WORK TASK
Render every line of the data exactly as written, and leave out the pictures.
*** DATA ***
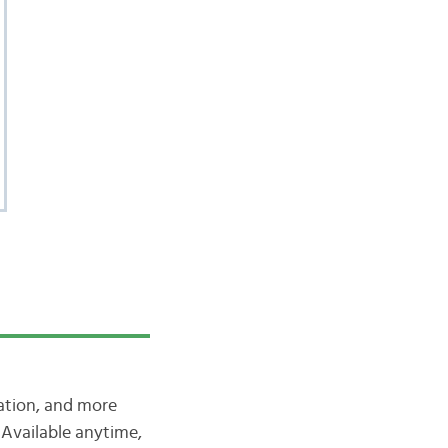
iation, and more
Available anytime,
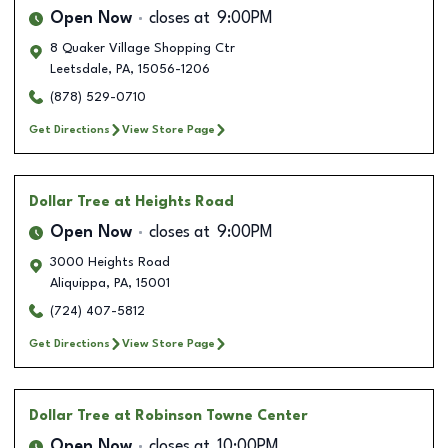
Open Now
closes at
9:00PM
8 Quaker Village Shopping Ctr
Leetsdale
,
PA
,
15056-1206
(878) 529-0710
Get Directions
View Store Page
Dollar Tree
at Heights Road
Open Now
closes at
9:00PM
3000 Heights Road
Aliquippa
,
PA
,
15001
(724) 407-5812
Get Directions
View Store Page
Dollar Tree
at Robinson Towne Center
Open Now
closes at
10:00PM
*** End of DATA ***
ANSWER SECTION
iation, and more
Available anytime,
Open Now
closes at
9:00PM
8 Quaker Village Shopping Ctr
Leetsdale
,
PA
,
15056-1206
(878) 529-0710
Get Directions
View Store Page
Dollar Tree
at Heights Road
Open Now
closes at
9:00PM
3000 Heights Road
Aliquippa
,
PA
,
15001
(724) 407-5812
Get Directions
View Store Page
Dollar Tree
at Robinson Towne Center
Open Now
closes at
10:00PM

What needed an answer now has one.